**Text excerpt:**
*****

To define a database table as a target of records.

Format

/DBOUTPUT database {table_load|sql_load} [options] [parameters]

where

table_load = TABLE dbtable [disposition] [teradata_settings] COLUMNS columnlist
sql_load = SQL sql_textvalue [,value...] 
disposition = {INSERT } {TRUNCATEANDINSERT } {MATCH match_type [update_clause] [insert_clause]} {CDC MATCH match_type CDCOPERATIONFIELD cdcoperation_field_name CDCSEQUENCEFIELD cdcsequence_field_name }
match_type = {PRIMARYKEY | CONDITION expression}
expression = column = value [AND column = value...]
update_clause = WHENMATCHED UPDATE {ALL } {column [,column...]}
insert_clause = WHENNOTMATCHED INSERT ALL
teradata_settings = [UTILITY utility_name] [SESSIONS sessions] [INSTANCES instances] [SLEEP sleep] [TENACITY tenacity] [ERRLIMIT errlimit] [WORKDATABASE work_database] [GENERATEJOBSCRIPT]
columnlist = column=value [,column=value...]
value = fieldname | valuename}
options =

[COMMITINTERVAL {number RECORDS | ENDOFTASK}]

[ABORTIF ERROR]

parameters = PARAMETERS parameter [,parameter...]
parameter = parameter_nameparameter_value

Arguments

database The name or alias of a database identified by a /DBCONNECTION option You must use the alias if you defined one. The name can be in the form of a string or identifier.
dbtable The name of the table or view in database that is the target of records. The name can be in the form of a string or identifier.
column The name of a column in the table. For elemenary fields, column can be a string or an identifier. See Constants. For additional information on naming and formatting conventions, see the Connect help topics under Syntax Reference. For composite fields or array fields, column must be an identifier. The column name must be fully qualified; the field separator between the subfields and element fields must be a period, ‘.’. When specifying an entire array, do not include square brackets, ‘[]’. For additional information on identifiers, see the Connect help topic, "Naming conventions for dmexpress command options." When mapping to Hive structures and arrays, refer to Mapping composite fields and array fields to Hive target structures and arrays. In columnlist, column is the column to which field is written. In the UPDATE clause, column is a column from columnlist that is updated. 
sql_text A SQL statement in the form of a string. The SQL statement describes the destination of records. You can specify the string in any valid format. For a summary of valid naming and formatting conventions for identifiers and constants, see Syntax reference in the Connect help.
cdcoperation_field_name

The name of the Connect CDC for z/OS source field that stores the value applicable to the operation, which was performed on the originating source record accessed from the Connect ETL capture agent in the read phase of Connect ETL Change Data Capture (CDC).

*****

**Collected material:**
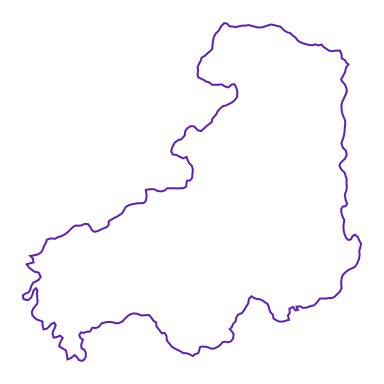 outline of Gouveia, Minas Gerais, Brazil
{"feature_id": "56859067B21802883811308", "entity_name": "Gouveia", "entity_type": "district", "adm_level": 2, "iso_a3": "BRA", "parent_name": "Brazil", "parent_adm1": "Minas Gerais", "projection": "natural_earth1", "projection_center": [-43.859, -18.506], "detail": "fine", "context": "isolated", "style": "outline", "palette": "violet", "viewbox_px": 384, "rotation_deg": 0, "n_neighbors": 0, "source": "geoboundaries", "source_scale": "gbopen_adm2", "svg_char_len": 5086}
<svg xmlns="http://www.w3.org/2000/svg" viewBox="0 0 384 384"><path d="M303.0,307.9L306.6,307.6L310.6,306.1L314.2,305.3L316.9,302.4L320.0,298.5L323.4,298.5L326.0,298.6L328.8,298.0L332.0,298.0L334.4,296.9L336.6,294.7L339.7,291.8L341.6,288.1L341.2,284.1L341.3,281.1L341.6,278.0L343.0,274.7L345.1,272.6L347.9,270.3L350.4,268.9L352.9,268.0L355.1,266.6L357.2,263.4L359.0,258.9L359.6,255.0L359.3,251.0L360.4,246.9L361.0,243.7L359.4,240.8L357.9,237.2L355.0,234.7L352.6,236.0L351.0,239.3L348.5,240.0L346.4,238.4L344.9,235.3L343.8,231.2L343.4,226.4L343.8,223.3L344.3,219.9L342.6,216.8L341.3,212.6L341.3,208.6L342.9,206.5L345.4,206.3L347.2,203.7L345.6,199.8L344.8,194.5L346.3,190.8L346.8,187.3L346.5,182.8L346.6,179.0L345.7,176.2L344.5,172.5L341.2,169.4L339.5,166.0L340.3,163.2L342.5,161.0L345.1,158.6L346.7,154.8L345.9,150.7L343.0,147.8L341.4,143.5L342.7,139.5L343.9,135.8L344.5,132.1L344.8,127.1L345.2,124.2L345.2,120.7L343.7,117.1L342.2,113.4L341.6,109.7L341.4,105.2L342.3,101.7L343.5,99.3L344.6,96.8L346.0,93.9L346.9,90.5L346.1,87.4L344.9,84.4L342.7,82.2L341.1,79.3L343.3,75.5L345.0,72.2L346.1,67.5L348.4,64.3L346.4,62.7L344.9,60.1L341.7,58.3L341.5,54.1L340.0,50.6L336.3,50.6L332.2,51.2L329.0,50.6L326.3,48.8L323.2,46.6L321.5,44.6L318.5,45.4L315.3,44.3L312.7,45.2L309.7,45.1L306.3,44.2L303.3,43.5L300.8,42.5L297.7,40.5L295.6,37.7L292.9,35.6L290.3,33.1L287.2,32.3L283.9,30.2L280.4,26.6L277.0,25.9L274.1,25.1L271.3,24.5L268.7,25.1L265.7,26.2L262.2,27.3L257.8,27.5L253.2,26.3L249.1,25.1L245.4,25.6L242.5,25.6L239.3,26.2L235.9,27.1L232.9,26.6L229.4,26.3L227.2,23.7L224.2,23.1L221.2,26.2L218.6,30.8L215.5,33.8L213.8,37.2L213.0,41.1L212.5,45.1L212.4,48.7L210.5,50.9L208.0,52.9L205.0,55.7L201.5,57.8L200.8,60.7L199.0,63.8L197.6,67.2L198.2,70.2L197.5,74.0L198.2,77.3L200.9,78.6L204.1,80.1L206.1,81.6L208.6,82.1L212.0,84.7L215.2,84.8L218.5,84.7L221.8,84.4L224.5,86.3L228.4,87.4L231.4,84.7L234.4,84.2L236.4,87.8L237.3,91.6L237.1,97.0L234.6,100.2L232.4,102.2L229.1,103.9L225.9,105.5L222.8,106.2L220.1,108.5L217.7,111.2L216.3,114.2L214.2,116.6L212.2,119.2L211.7,122.1L209.0,124.2L206.5,126.1L204.3,128.2L201.1,131.1L197.8,130.3L196.0,128.3L194.0,126.3L190.5,126.2L186.9,128.6L185.2,131.3L184.8,135.2L181.4,139.2L178.3,140.1L174.8,142.5L172.9,146.0L171.8,148.6L171.3,151.5L172.6,154.4L176.5,155.0L179.5,156.6L183.0,158.4L186.6,156.9L187.7,160.5L189.7,163.8L191.9,166.0L192.9,169.9L192.4,173.7L192.2,177.7L190.0,180.5L187.0,180.7L186.4,183.6L186.2,186.6L183.5,188.2L180.1,188.2L177.5,188.5L174.0,188.2L170.4,188.3L167.3,188.2L164.8,190.4L161.4,191.4L157.6,191.0L154.6,189.4L151.9,189.1L148.9,189.4L145.8,189.9L146.3,193.1L146.6,196.7L145.8,200.9L143.6,203.1L140.4,203.2L136.7,203.4L133.8,204.0L131.2,204.4L128.6,205.3L125.8,206.9L123.7,210.5L122.3,213.1L119.6,215.0L116.6,216.9L114.1,218.0L111.2,219.7L108.7,221.3L108.7,224.8L106.8,227.0L104.3,228.1L101.3,229.3L97.9,231.0L94.3,231.8L91.7,229.9L90.3,227.1L88.0,224.1L84.4,223.9L81.8,225.3L78.8,225.7L76.1,225.5L73.6,226.4L70.6,229.3L68.0,231.9L65.7,233.8L61.9,236.0L58.1,237.0L55.0,238.8L50.8,238.4L46.8,239.7L45.8,243.0L44.0,246.0L42.9,249.4L41.0,252.4L38.0,254.3L34.4,255.3L30.3,255.9L32.9,258.5L33.5,262.4L30.4,263.2L26.7,264.3L29.3,267.9L31.7,269.6L34.2,271.6L38.6,272.6L40.7,276.7L39.1,279.5L36.5,281.1L33.1,282.8L31.1,286.5L30.1,290.1L28.5,292.4L26.0,293.3L23.0,295.2L23.3,298.7L25.7,299.8L28.2,300.0L30.9,297.8L32.4,294.7L33.5,290.8L36.0,288.3L37.5,290.6L37.0,293.3L37.2,297.2L37.6,301.1L37.1,303.8L35.4,306.0L33.5,308.2L31.8,311.8L32.3,315.0L34.6,317.8L37.0,319.6L39.6,320.4L42.5,321.5L42.6,325.3L43.5,329.4L46.4,328.9L48.7,327.1L51.2,324.0L54.3,322.7L55.7,325.1L54.6,328.3L53.1,331.2L52.5,334.0L53.7,337.6L57.0,337.0L60.0,335.6L62.7,337.9L60.3,342.3L59.1,346.2L62.3,348.3L65.9,350.4L67.0,355.0L67.4,359.4L70.9,358.1L74.6,355.1L77.0,357.2L78.9,360.0L81.9,360.9L84.2,359.6L85.8,356.6L85.7,352.3L84.1,349.5L81.6,348.5L81.2,344.5L83.0,339.9L80.2,337.6L79.3,335.0L80.9,332.4L83.5,333.0L86.3,331.8L90.0,331.6L92.3,327.7L95.8,328.0L98.6,327.0L101.6,323.4L106.0,322.2L109.7,321.9L113.3,322.4L115.9,323.3L119.0,323.0L122.4,321.5L124.6,319.0L127.8,315.9L131.2,313.9L134.2,313.4L137.7,313.9L141.4,315.5L145.4,315.2L149.2,315.1L151.7,318.2L153.6,320.9L156.2,322.4L156.2,325.7L157.7,328.0L159.7,330.5L161.8,333.3L164.6,333.0L166.5,336.0L166.8,340.4L169.4,343.6L171.9,346.7L174.0,348.1L177.4,349.8L180.5,351.3L183.1,353.1L186.5,353.2L189.1,354.1L192.7,356.0L195.2,354.1L198.3,353.1L199.3,349.9L200.0,347.1L202.6,346.5L205.9,346.8L208.4,347.4L211.0,348.6L214.3,348.5L218.0,346.7L220.6,344.6L222.5,342.2L224.9,341.7L227.8,342.3L230.8,341.4L233.2,338.5L233.6,333.8L231.6,331.2L229.7,329.0L231.9,327.1L232.9,324.2L235.5,321.5L236.3,317.5L238.1,314.6L242.0,313.1L244.5,309.5L246.0,306.9L248.2,303.5L248.9,298.9L251.5,296.3L254.2,298.0L256.5,298.9L260.2,299.3L263.3,301.0L265.4,302.6L267.9,304.3L268.9,307.8L270.4,312.2L273.0,314.8L273.5,318.5L277.8,321.1L280.2,321.6L283.3,321.5L286.0,320.6L289.0,319.9L287.9,315.5L289.8,312.7L289.4,308.7L292.9,307.0L295.6,310.5L297.9,309.9L296.5,306.7L300.1,306.3L303.0,307.9Z" fill="none" stroke="#5b21b6" stroke-width="2"/></svg>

*****

**Tasks to complete:**
- a) In the /DBOUTPUT reference, rewrite the passage that begins at the words "The name of the Connect" and stops after "Data Capture (CDC).", putting "collection agent" in place of every "capture agent".
- b) In the /DBOUTPUT reference, what character separates the subfields and element fields in a fully qualified column name?
- c) Name every keyword the /DBOUTPUT reference lists under teradata_settings.

**Worked answers:**
- a)
The name of the Connect CDC for z/OS source field that stores the value applicable to the operation, which was performed on the originating source record accessed from the Connect ETL collection agent in the read phase of Connect ETL Change Data Capture (CDC).

- b) A period, ‘.’.

- c) UTILITY, SESSIONS, INSTANCES, SLEEP, TENACITY, ERRLIMIT, WORKDATABASE, GENERATEJOBSCRIPT